Judy was reading from notes or a device in her hands. “Once in the group home, Willis started getting into fights. He was seen by doctors multiple times at Good Samaritan Hospital for unexplained injuries, even a couple of broken bones, suspected rapes. You know the drill. By the time he was eighteen, he’d been arrested for prostitution and drugs, sent to juvenile hall several times.
“He was finally able to get put on probation through California’s Prop 36 which allowed low-level drug offenders to be granted probation provided they sought drug treatment and regularly checked in with their probation officer. Willis was clean for several years and then suddenly he was arrested during a DEA drug sweep outside a popular gay club. He was jailed with a lot of guys who no doubt included some connected to the cartel which dealt drugs there. Legal representation came from none other than Gregory Aston.”
“The DEA?” I asked.
“No shit,” Raven echoed my surprise. “The guy must be slipperier than a fish. He should be serving federal time.”
“He probably didn’t have any drugs on him at the time, so Aston got him off…no pun intended,” Judy said, cringing so hard I had to smile.
“True,” Lincoln said. “But it’s not too much of a stretch to believe that Aston hooked him up with the cartel to mule or at the very least travel with a mule for the cartel after that happened.”
“Wow, that’s crazy,” I said.
“To answer your earlier question, Raven, at the very least, Gregory Aston is still connected to the cartel because he’s their lawyer.”
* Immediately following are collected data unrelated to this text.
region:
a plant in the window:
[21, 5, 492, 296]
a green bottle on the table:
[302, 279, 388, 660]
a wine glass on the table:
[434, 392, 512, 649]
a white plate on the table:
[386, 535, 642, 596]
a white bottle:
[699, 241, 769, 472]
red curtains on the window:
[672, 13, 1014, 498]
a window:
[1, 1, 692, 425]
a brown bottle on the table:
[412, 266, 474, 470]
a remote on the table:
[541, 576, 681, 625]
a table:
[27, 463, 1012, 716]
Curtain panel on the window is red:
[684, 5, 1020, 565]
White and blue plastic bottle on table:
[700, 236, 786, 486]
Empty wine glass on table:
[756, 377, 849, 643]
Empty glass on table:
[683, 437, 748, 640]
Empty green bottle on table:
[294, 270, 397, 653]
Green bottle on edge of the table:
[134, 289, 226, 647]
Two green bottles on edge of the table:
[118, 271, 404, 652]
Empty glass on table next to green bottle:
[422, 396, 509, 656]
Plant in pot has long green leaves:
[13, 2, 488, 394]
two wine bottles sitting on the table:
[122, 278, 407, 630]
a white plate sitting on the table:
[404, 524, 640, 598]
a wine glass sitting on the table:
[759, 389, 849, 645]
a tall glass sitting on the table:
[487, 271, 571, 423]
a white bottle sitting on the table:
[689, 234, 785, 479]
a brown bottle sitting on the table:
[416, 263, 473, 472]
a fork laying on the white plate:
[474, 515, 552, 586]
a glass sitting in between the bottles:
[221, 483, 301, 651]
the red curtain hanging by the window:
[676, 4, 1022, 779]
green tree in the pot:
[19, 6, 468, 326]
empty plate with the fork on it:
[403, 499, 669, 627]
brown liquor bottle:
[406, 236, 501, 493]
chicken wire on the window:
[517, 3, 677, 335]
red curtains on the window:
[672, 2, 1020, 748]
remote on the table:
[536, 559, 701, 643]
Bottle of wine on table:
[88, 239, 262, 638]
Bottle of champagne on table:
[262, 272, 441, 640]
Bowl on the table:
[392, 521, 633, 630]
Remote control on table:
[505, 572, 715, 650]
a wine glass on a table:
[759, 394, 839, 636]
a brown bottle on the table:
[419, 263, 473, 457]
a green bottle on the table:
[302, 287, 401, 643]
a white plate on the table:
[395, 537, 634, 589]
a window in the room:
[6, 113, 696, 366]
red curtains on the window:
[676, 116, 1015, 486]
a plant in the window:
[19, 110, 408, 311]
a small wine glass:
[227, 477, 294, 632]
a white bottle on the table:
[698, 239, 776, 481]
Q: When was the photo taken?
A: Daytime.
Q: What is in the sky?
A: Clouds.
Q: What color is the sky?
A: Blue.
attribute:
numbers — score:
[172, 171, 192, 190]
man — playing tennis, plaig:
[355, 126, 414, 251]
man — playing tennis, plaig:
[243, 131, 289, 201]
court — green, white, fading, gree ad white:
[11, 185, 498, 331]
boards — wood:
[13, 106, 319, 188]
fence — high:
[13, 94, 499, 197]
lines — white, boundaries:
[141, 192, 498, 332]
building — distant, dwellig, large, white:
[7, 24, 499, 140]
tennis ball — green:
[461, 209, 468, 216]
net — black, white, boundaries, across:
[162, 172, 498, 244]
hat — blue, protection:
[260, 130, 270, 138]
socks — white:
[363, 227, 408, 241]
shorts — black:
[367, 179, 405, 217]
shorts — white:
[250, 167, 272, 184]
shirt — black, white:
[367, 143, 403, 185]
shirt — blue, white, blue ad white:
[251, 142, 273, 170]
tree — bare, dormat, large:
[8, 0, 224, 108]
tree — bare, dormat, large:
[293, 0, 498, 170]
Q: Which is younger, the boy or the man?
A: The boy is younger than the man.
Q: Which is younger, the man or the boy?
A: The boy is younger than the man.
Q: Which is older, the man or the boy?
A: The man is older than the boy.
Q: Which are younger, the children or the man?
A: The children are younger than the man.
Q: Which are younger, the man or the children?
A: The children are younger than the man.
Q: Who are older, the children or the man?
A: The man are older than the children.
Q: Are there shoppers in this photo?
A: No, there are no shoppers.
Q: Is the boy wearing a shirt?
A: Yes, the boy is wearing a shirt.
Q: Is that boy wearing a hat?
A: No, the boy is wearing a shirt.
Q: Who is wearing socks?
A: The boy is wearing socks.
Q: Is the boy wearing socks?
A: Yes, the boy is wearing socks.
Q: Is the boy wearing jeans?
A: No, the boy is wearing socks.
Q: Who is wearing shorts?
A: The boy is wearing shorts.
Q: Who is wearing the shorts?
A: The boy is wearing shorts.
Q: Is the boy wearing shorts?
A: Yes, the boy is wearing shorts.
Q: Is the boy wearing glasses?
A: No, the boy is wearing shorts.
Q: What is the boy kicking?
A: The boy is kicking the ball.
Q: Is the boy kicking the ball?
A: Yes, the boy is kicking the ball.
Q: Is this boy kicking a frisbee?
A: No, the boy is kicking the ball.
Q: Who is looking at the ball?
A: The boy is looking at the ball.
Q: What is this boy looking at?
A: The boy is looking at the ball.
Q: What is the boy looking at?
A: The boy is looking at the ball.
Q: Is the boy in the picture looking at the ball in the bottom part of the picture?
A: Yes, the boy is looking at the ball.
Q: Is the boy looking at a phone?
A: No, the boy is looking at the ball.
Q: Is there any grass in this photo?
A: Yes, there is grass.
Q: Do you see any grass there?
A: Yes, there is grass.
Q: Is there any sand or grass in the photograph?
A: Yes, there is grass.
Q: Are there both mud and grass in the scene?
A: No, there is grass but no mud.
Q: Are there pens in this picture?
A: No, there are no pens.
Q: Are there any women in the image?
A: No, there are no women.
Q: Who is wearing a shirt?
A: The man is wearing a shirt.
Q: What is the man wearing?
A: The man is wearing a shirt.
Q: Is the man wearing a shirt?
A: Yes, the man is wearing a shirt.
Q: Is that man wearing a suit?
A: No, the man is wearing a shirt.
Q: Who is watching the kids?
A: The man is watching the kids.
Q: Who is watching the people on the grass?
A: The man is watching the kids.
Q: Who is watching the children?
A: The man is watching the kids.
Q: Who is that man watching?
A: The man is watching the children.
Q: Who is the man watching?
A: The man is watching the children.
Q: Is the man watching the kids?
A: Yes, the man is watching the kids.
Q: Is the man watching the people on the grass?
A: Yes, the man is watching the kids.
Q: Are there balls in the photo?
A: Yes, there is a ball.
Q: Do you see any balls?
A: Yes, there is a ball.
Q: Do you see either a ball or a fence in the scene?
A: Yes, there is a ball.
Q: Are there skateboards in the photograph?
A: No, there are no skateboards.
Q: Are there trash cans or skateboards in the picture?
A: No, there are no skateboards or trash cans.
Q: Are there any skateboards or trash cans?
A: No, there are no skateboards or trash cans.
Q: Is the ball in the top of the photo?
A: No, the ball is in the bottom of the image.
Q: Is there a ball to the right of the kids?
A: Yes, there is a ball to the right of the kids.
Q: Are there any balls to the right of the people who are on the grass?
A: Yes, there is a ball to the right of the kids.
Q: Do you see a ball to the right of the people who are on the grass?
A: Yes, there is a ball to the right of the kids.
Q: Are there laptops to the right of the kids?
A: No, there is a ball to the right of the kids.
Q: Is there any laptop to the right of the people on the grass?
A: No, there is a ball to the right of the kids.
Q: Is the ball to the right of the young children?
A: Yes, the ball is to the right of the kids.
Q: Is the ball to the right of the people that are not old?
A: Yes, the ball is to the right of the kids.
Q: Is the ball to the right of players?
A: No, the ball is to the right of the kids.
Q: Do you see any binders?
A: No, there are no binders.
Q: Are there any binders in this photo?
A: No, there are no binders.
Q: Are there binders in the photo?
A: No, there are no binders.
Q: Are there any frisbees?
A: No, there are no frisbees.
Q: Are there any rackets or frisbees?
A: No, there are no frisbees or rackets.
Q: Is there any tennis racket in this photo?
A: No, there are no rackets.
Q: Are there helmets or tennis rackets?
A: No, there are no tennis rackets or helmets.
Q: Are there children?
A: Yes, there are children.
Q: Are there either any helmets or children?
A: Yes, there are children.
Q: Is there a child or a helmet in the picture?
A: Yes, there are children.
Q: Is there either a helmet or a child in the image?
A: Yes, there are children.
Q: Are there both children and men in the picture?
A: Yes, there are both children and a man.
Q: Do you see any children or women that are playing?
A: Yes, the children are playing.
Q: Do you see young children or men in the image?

“Right.” Raven nodded. “So, how does Brian Leopard figure into all of this and why would you think he’s in this house owned by Castillo in the Cayman Islands? I want to believe he’s an innocent in all this mess, because I didn’t get the bad guy vibe from him at all.”
“We don’t think he’s a bad guy either, Raven,” Mac replied.
I turned to look at the big man.
“We think he was lured there, perhaps by Tawny Flores.”
“She’s involved in all this after all?” Raven asked.
Noah held up both hands. “No. We don’t believe Tawny Flores or Brian Leopard have anything to do with the cartel. We think Gregory Aston went down to the Caymans to speak to the banker who’s the gatekeeper for the account with the fifty million Castillo wants back.”